### WORK REQUEST
Set down the entries exactly as they appear, apart from the images, which stay out.

BEGIN

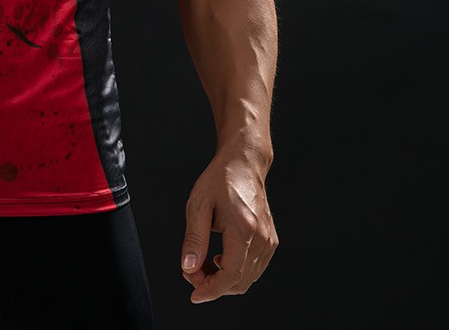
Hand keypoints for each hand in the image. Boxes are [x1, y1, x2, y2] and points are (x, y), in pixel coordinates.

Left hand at [180, 152, 277, 303]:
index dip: (211, 290)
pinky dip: (235, 272)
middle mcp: (262, 239)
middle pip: (239, 282)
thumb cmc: (220, 180)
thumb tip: (189, 267)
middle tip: (191, 272)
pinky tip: (219, 259)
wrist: (243, 164)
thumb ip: (194, 239)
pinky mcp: (270, 241)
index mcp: (244, 229)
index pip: (230, 275)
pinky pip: (254, 269)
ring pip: (247, 279)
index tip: (194, 294)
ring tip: (202, 264)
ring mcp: (269, 241)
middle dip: (213, 285)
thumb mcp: (198, 205)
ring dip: (223, 280)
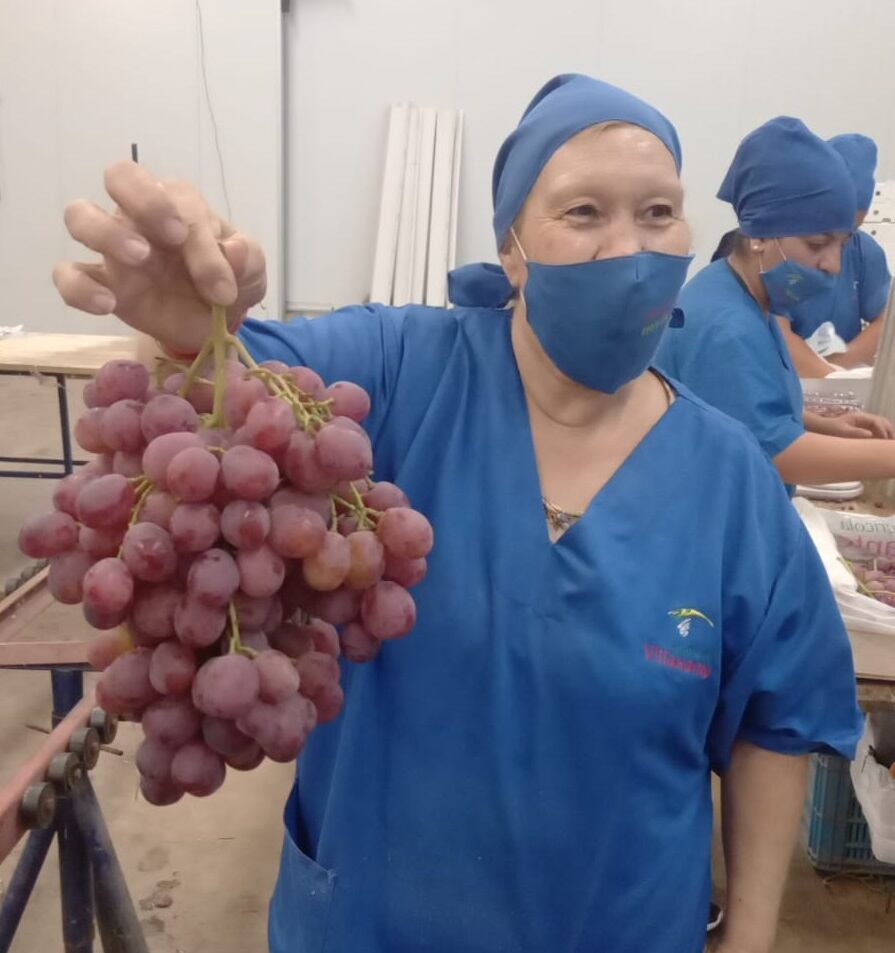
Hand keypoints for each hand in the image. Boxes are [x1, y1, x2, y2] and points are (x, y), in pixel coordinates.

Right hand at [53, 161, 266, 354]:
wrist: (213, 323)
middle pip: (120, 176)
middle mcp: (140, 216)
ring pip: (80, 215)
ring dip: (106, 232)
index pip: (178, 200)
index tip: (221, 286)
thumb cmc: (227, 283)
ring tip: (140, 260)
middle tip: (173, 238)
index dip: (201, 239)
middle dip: (144, 199)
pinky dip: (79, 287)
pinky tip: (107, 305)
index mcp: (179, 204)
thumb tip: (235, 250)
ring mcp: (113, 248)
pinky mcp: (100, 282)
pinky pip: (67, 274)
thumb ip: (248, 260)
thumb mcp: (250, 274)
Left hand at [827, 411, 894, 439]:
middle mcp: (864, 418)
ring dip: (887, 434)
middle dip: (889, 431)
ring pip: (882, 426)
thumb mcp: (842, 431)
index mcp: (860, 417)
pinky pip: (877, 431)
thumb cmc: (831, 429)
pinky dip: (882, 436)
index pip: (876, 421)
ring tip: (890, 444)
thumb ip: (855, 433)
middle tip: (891, 443)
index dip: (882, 430)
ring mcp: (865, 423)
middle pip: (882, 422)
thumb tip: (870, 434)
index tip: (884, 440)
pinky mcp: (864, 428)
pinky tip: (883, 445)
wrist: (823, 429)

END

### RESULT OF THE EXERCISE
Hand keypoints for each hand in the image. Boxes are [x1, y1, x2, y2] and points are (x, y), in pixel coordinates.

Left hand at [180, 152, 277, 303]:
index dip: (211, 290)
pinky dip: (235, 272)
middle mcp: (262, 239)
middle pip: (239, 282)
thumb cmc: (220, 180)
thumb tip: (189, 267)
middle tip: (191, 272)
pinky tip: (219, 259)
wrist: (243, 164)
thumb ip: (194, 239)
pinky mcp: (270, 241)
index mcp: (244, 229)
index pip: (230, 275)
pinky pip: (254, 269)
ring pip: (247, 279)
index tip: (194, 294)
ring tip: (202, 264)
ring mcp: (269, 241)
middle dip: (213, 285)
thumb mcp: (198, 205)
ring dip: (223, 280)
Hand keypoints for each hand in the image. Boxes are [x1, y1, x2, y2] and points are (x, y), in pixel coordinates.

Right hand at [53, 161, 266, 354]:
wrist: (213, 323)
middle pip: (120, 176)
middle mcp: (140, 216)
ring pip: (80, 215)
ring dip: (106, 232)
index pip: (178, 200)
index tip: (221, 286)
thumb cmc: (227, 283)
ring tip: (140, 260)
middle tip: (173, 238)
index dip: (201, 239)
middle dip: (144, 199)
pinky dip: (79, 287)
pinky tip: (107, 305)
index mcp: (179, 204)
thumb tip: (235, 250)
ring mcp: (113, 248)
pinky mcp: (100, 282)
pinky pip: (67, 274)
thumb ip: (248, 260)
thumb mcp: (250, 274)
Left hand at [827, 411, 894, 439]:
middle mcp: (864, 418)
ring dip: (887, 434)
middle dip: (889, 431)
ring pip: (882, 426)
thumb mcp: (842, 431)
index mcp: (860, 417)
pinky pip: (877, 431)
thumb cmc: (831, 429)
pinky dip: (882, 436)
index pip: (876, 421)
ring tip: (890, 444)
thumb ip: (855, 433)
middle tip: (891, 443)
index dip: (882, 430)
ring mcp: (865, 423)
middle pip: (882, 422)
thumb tip: (870, 434)
index tip: (884, 440)
pinky mcp: (864, 428)
pinky tip: (883, 445)
wrist: (823, 429)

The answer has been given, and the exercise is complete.